■ Directives ■
a: Answer these from the complex series thread:
(i) What condition does the problem place on the real part of each z_n?
(ii) How does the poster express z_n in terms of real and imaginary parts?
(iii) Which test does the reply name for concluding that the sum of x_n^2 converges?
b: Write out the passage of the complex series thread that begins at the words "Well, assuming $z_n=x_n+iy_n$, we" and stops after the words "now. Any ideas?", keeping every character unchanged.

■ Reading text ■
⁂

# Complex Series

• Mar 6th 2011, 07:04 AM
Complex Series
Hello!
Suppose that $\{z_n\}$ is a sequence of complex numbers satisfying $Re\{z_n\}\geq0$ and that the two series $\sum_{n=1}^\infty z_n$ and $\sum_{n=1}^\infty z_n^2$ are convergent. Prove that the series $\sum_{n=1}^\infty |z_n|^2$ is also convergent.

Well, assuming $z_n=x_n+iy_n$, we can deduce from the given that the following series converge:
$\sum_{n=1}^\infty x_n$, $\sum_{n=1}^\infty |x_n|$,
$\sum_{n=1}^\infty y_n$,
$\sum_{n=1}^\infty x_n^2-y_n^2$,
$\sum_{n=1}^\infty 2x_n y_n$.

The sequence $\sum_{n=1}^\infty |z_n|^2$ can be written as:
$\sum_{n=1}^\infty x_n^2+y_n^2$ or $\sum_{n=1}^\infty |x_n^2-y_n^2+2ix_ny_n|$

I am stuck here for now. Any ideas?

Thanx

Suppose that $\{z_n\}$ is a sequence of complex numbers satisfying $Re\{z_n\}\geq0$ and that the two series $\sum_{n=1}^\infty z_n$ and $\sum_{n=1}^\infty z_n^2$ are convergent. Prove that the series $\sum_{n=1}^\infty |z_n|^2$ is also convergent.
If the series of positive terms $\sum x_n$ converges, then so does $\sum x_n^2$ (comparison test, because $x_n<1$ for all sufficiently large n). If you also know that $\sum(x_n^2-y_n^2)$ converges, then (by subtraction) so does $\sum y_n^2$. Hence so does $\sum(x_n^2+y_n^2).$

⁂

■ Data extract ■
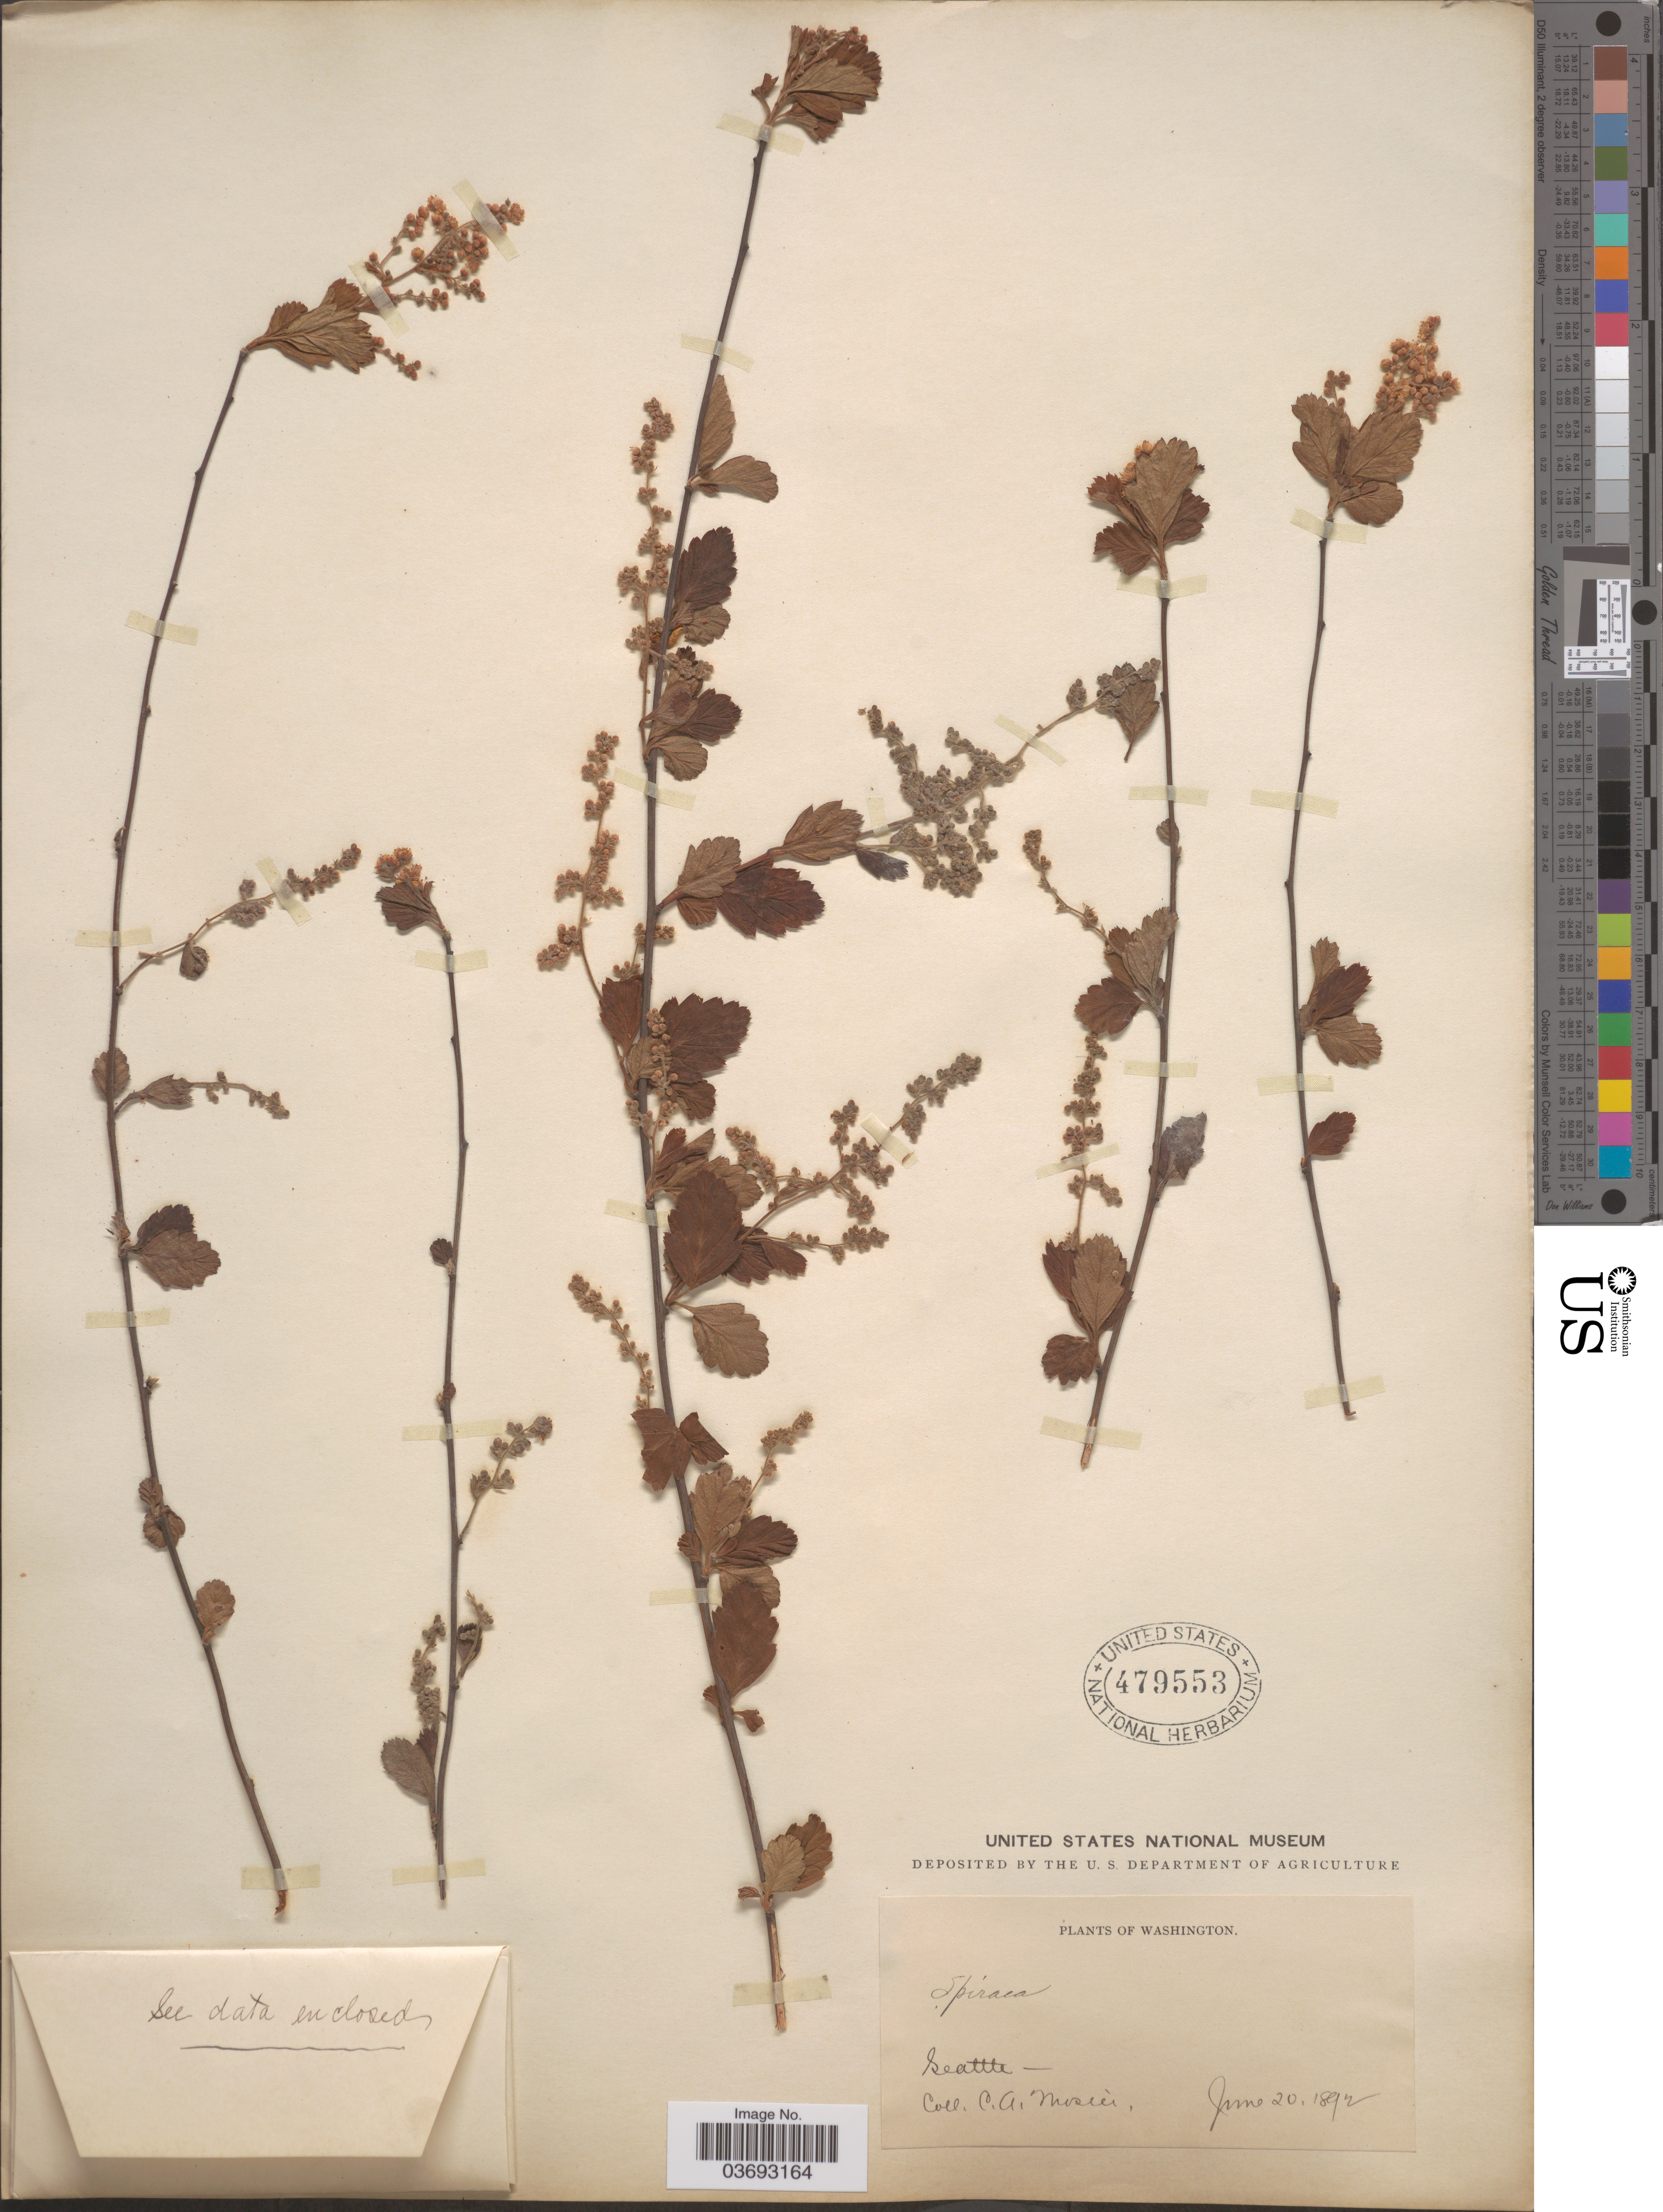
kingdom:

⁂

■ Full solutions ■
a:
(i) The real part of each z_n is greater than or equal to 0.
(ii) z_n = x_n + iy_n.
(iii) The comparison test.

b:
Well, assuming $z_n=x_n+iy_n$, we can deduce from the given that the following series converge:
$\sum_{n=1}^\infty x_n$, $\sum_{n=1}^\infty |x_n|$,
$\sum_{n=1}^\infty y_n$,
$\sum_{n=1}^\infty x_n^2-y_n^2$,
$\sum_{n=1}^\infty 2x_n y_n$.

The sequence $\sum_{n=1}^\infty |z_n|^2$ can be written as:
$\sum_{n=1}^\infty x_n^2+y_n^2$ or $\sum_{n=1}^\infty |x_n^2-y_n^2+2ix_ny_n|$

I am stuck here for now. Any ideas?